- [TASK LIST]:
- A) In the passage about the Myanmar Wave Rider's Cup, what four minimum requirements do kiters need met?
- B) Continue the passage about the Myanmar Wave Rider's Cup from its last sentence.

- [SOURCE PASSAGE]:
We had all been waiting a long time for the Myanmar Wave Rider’s Cup to kick off, and when it finally did groups of riders and organisers travelled from all over Asia (some even from as far as the US and Europe) to be in Ngwe Saung for the event. It wasn’t an easy journey to begin with, Myanmar being fairly off the beaten track, it involved at least 2 or 3 flights for most in attendance. This event was many people’s first look at Myanmar, and in the countdown leading up to it everyone was getting pretty curious about what the location will be like. But at the end of the day, kiters are simple creatures, right? Once the minimum requirements of beach, warmth, waves and of course wind are met- it’s smooth sailing.

 

Ngwe Saung Welcome Committee...

Ngwe Saung Welcome Committee…

 

Even though Myanmar is very much up and coming in the backpacking community, and hordes of travel blogs are hyping it up to be the new off-the-beaten-track location, the country’s ins and outs still aren’t too widely broadcast compared with other heavily documented parts of South East Asia. That’s part of what makes many people so excited for this event- that shadow of mystery.

- [DATA BLOCK]:
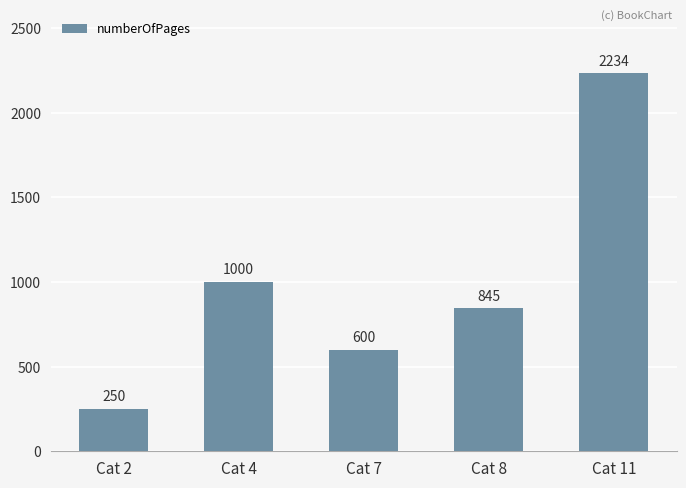

List the labels in order of value, largest first.

Cat 11, Cat 4, Cat 8, Cat 7, Cat 2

- [ANSWERS TO THE TASKS]:
- A) Beach, warmth, waves and wind.

- B)
The first thing I noticed when I got off the plane was how beautifully dressed everybody in the airport was. Bright orange, pink, turquoise and yellow saris, dresses, shawls, all delicately embroidered. Babies eyes rimmed with black kohl, women’s faces smeared with expressive strokes of gold make up. Yellow eyed men stared out from under their security guard caps, and directed us out of the airport parking lot in our mini-van sent from the club in Ngwe Saung. Our fully air conditioned bus meandered through the traffic, eventually reaching a roundabout decorated with what must have been thousands of multicoloured flower garlands. A police van cut us off, I leaned out the back seat window of the bus to try to get a look at a truckload of Myanmar’s infamous police. Instead I caught a glimpse of a young woman with her hands wrapped around the bars of the back window of the van, looking out at the traffic just as I was. I wondered what she had done to be there.

Taxi, Myanmar style

 

The city is lowrise, dirty, and dusty. The muted concrete buildings are silenced by the brightly dressed people, the fruit stalls, the flowers sold at road side. We had arrived in Yangon.

 

The traffic jam stretched in both directions. Any bus that drove against us in the other direction was much older, and much more crowded. Several times I caught the eyes of a passenger in another bus that crawled alongside ours, each of whom spent a few seconds longer than usual holding my gaze- both of us briefly enjoying and questioning each other. Every 50 meters there was a stall selling colourful scarves and saris, piles of which towered high over the vendors heads. Look any direction within the concrete jungle and you can see billboards advertising designer apartments, shopping Meccas and luxury holidays. But as concrete gave way to palms, the road side advertising veered more towards what we consider ‘basics’ of decades long gone- fire extinguishers and electric washing machines.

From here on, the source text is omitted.